Il fatto di essere stati messi a livello globale con le spalle al muro da un microorganismo tanto piccolo nel super tecnologico terzo millennio sancisce una sorta di demitizzazione del progresso o ci indica, al contrario, che il progresso scientifico-tecnologico è la strada per non farsi trovare impreparati in futuro?
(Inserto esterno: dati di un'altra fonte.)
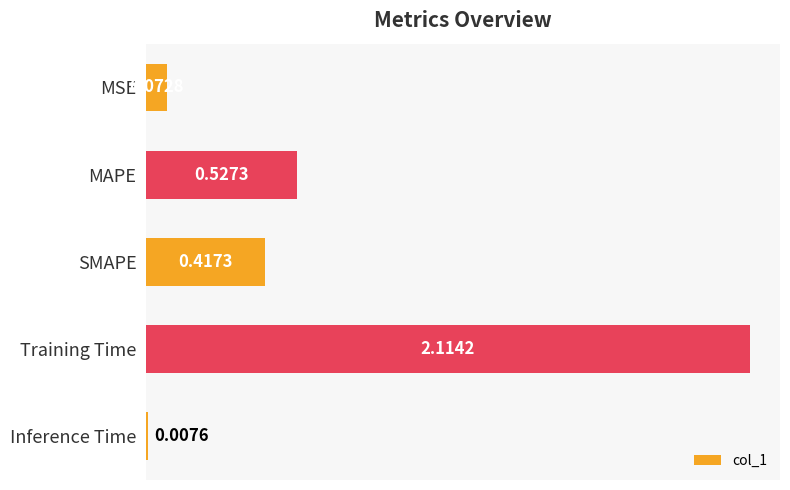

What is the sum of all values?

3.1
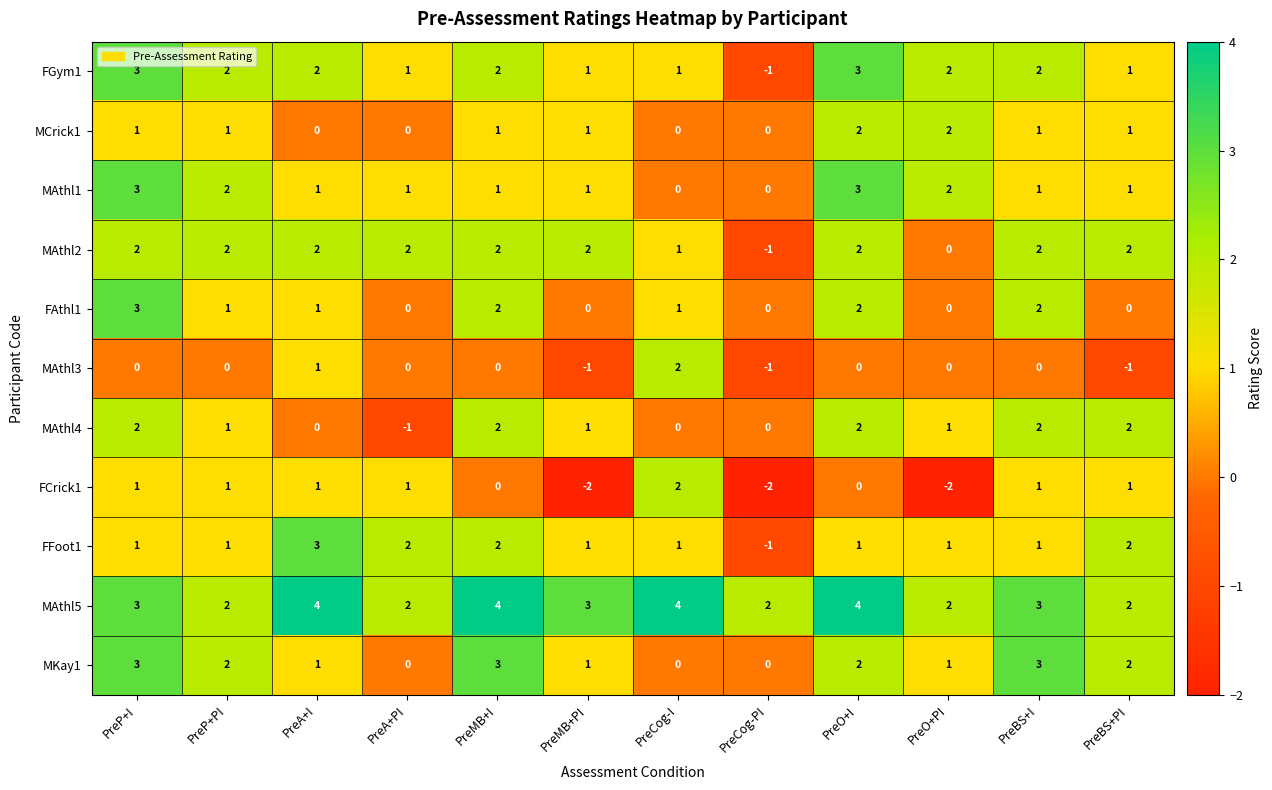

How many FFoot1 values are between 1 and 2?

10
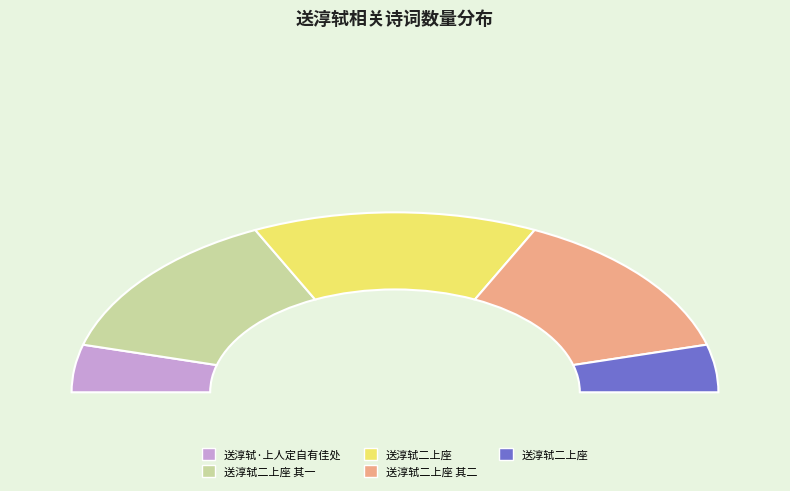

Which slice is the largest?

送淳轼二上座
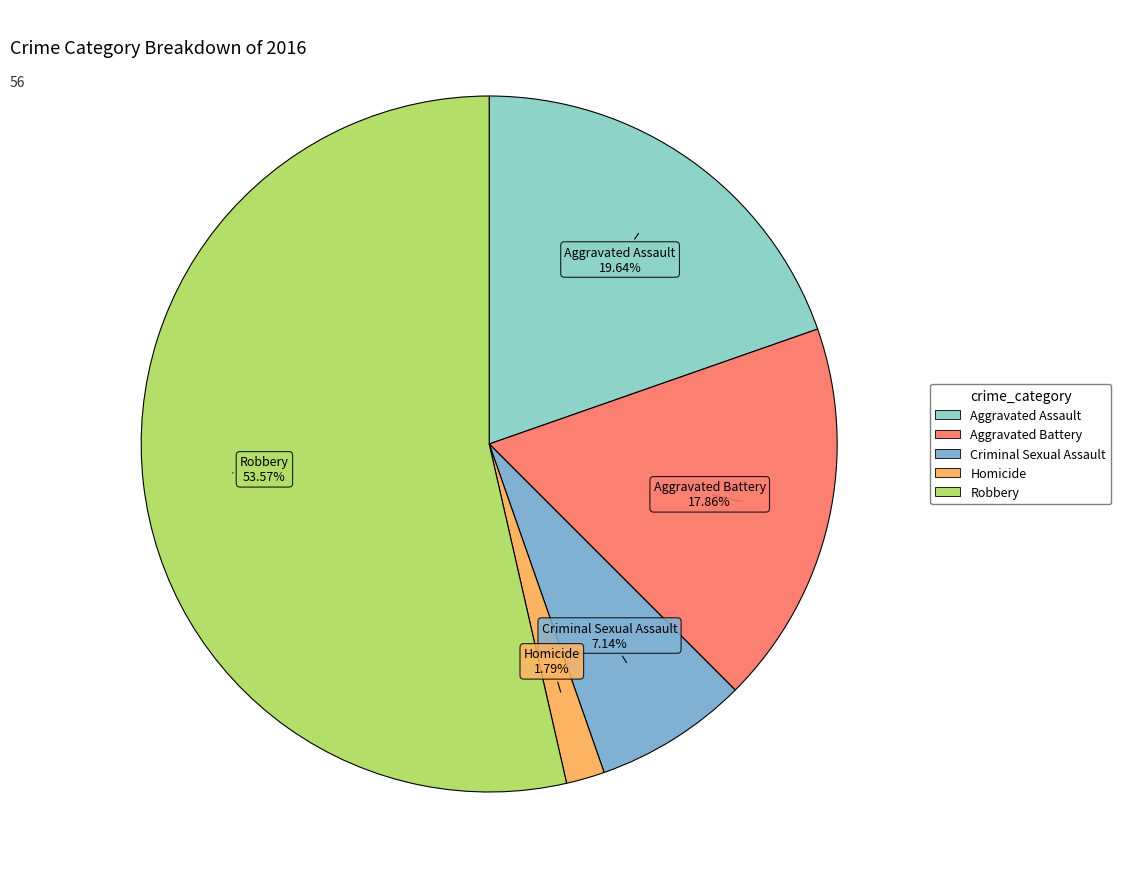

To the nearest percent, what is the difference between the largest and smallest slice percentages?

52%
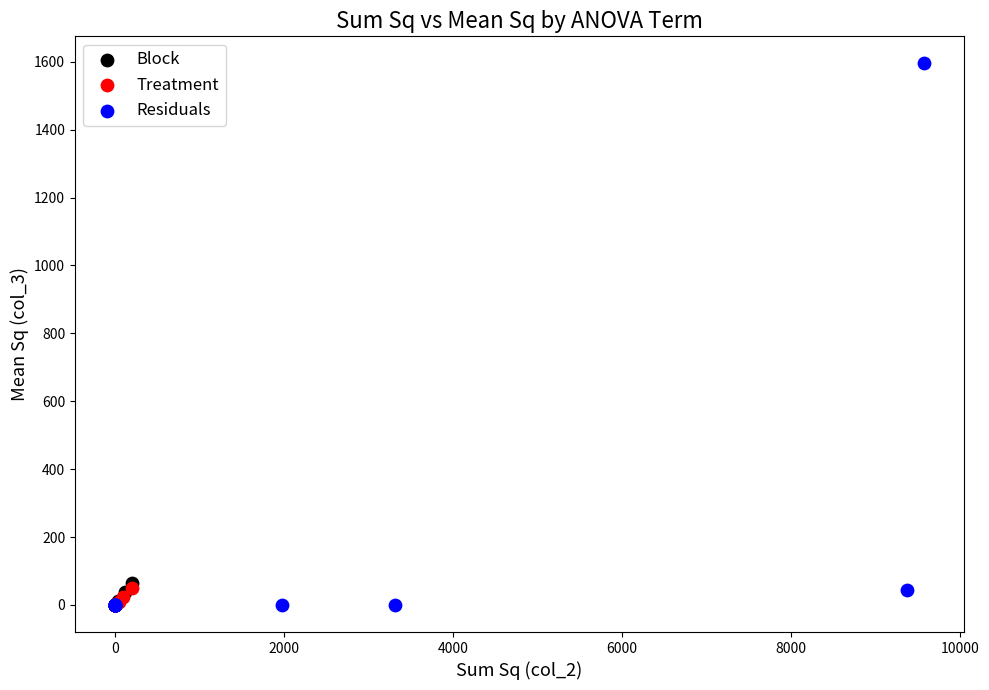

Which series contains the highest Y value?

Residuals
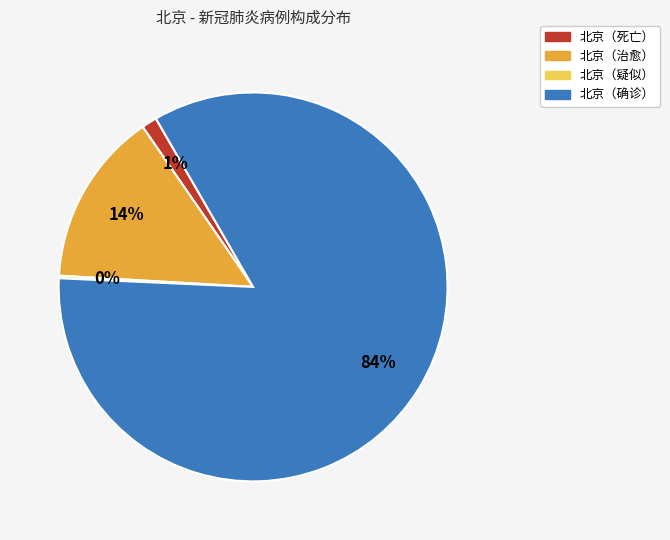

What percentage is the 北京（治愈） slice, to the nearest percent?

14%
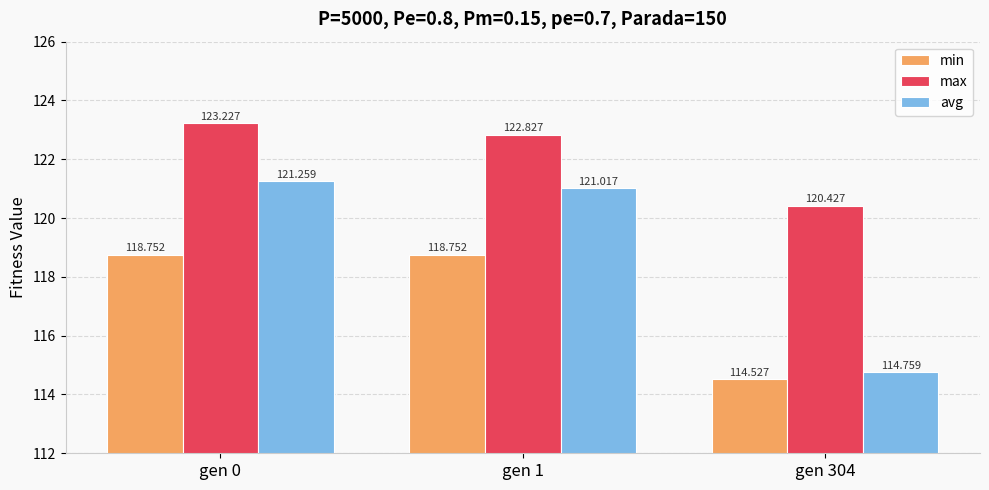

At which category is the sum across all series the highest?

gen 0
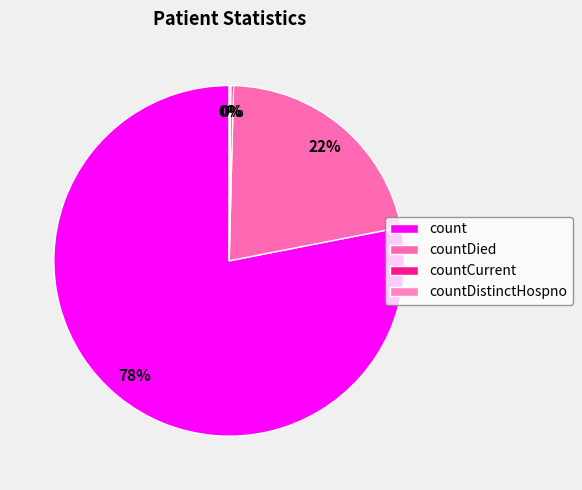

Is it true that countCurrent is 0% of the pie?

True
La vita è sempre curiosa e interessante, sempre dimostra che ogni evento ha un suo perché e una sua morale. Un piccolo virus nuovo e sconosciuto in poche settimane ha distrutto le nostre sicurezze, ha incrinato la nostra vita e le nostre certezze, ha reso fragili le nostre attività lavorative e l’economia di tutto il mondo, ma questo piccolo virus ci ha permesso anche di riscoprire la bellezza della famiglia, della natura e della vita, ci ha fatto riscoprire l’immensità del pensiero e dell’amicizia, ci ha fatto riscoprire il nostro tempo e ci ha obbligato a riflettere. Questo virus ci ha obbligato a ripensare il nostro tempo, ci ha obbligato a stare più al telefono e al computer piuttosto che in società o nelle strade, questo virus ci ha improvvisamente trasformati in esseri umani capaci di creare un magnifico ponte fra realtà fisica e digitale, una trasformazione che ci ha proiettato direttamente in un domani sconosciuto e biotecnologico, dove al centro ci sarà sempre la Persona Umana con le sue emozioni, le insicurezze, i suoi sogni e la sua dignità. Per chi riesce a veder le cose e gli eventi con serenità critica è facile capire che occorre abbattere il mito del dr Google che tutto risolve, il progresso scientifico/tecnologico attuale ci ha fatto capire che non dobbiamo delegare ma invece partecipare come attori della nostra evoluzione. La ricerca andrà ancora avanti e ci porterà sempre maggiori dubbi, con alcune soluzioni. Questo è il bello della vita, ma dobbiamo essere sereni e pragmatici: esistono solo due certezze che non possiamo evitare, la nascita e la morte, per cui cerchiamo di migliorare noi stessi e fare una precisa prevenzione, aiutare ad investire in ricerca e migliorare le politiche sociali, ambientali ed energetiche … e poi dobbiamo rischiare e vivere tranquilli, senza domandarci mai, come insegna Hemingway, “per chi suona la campana”.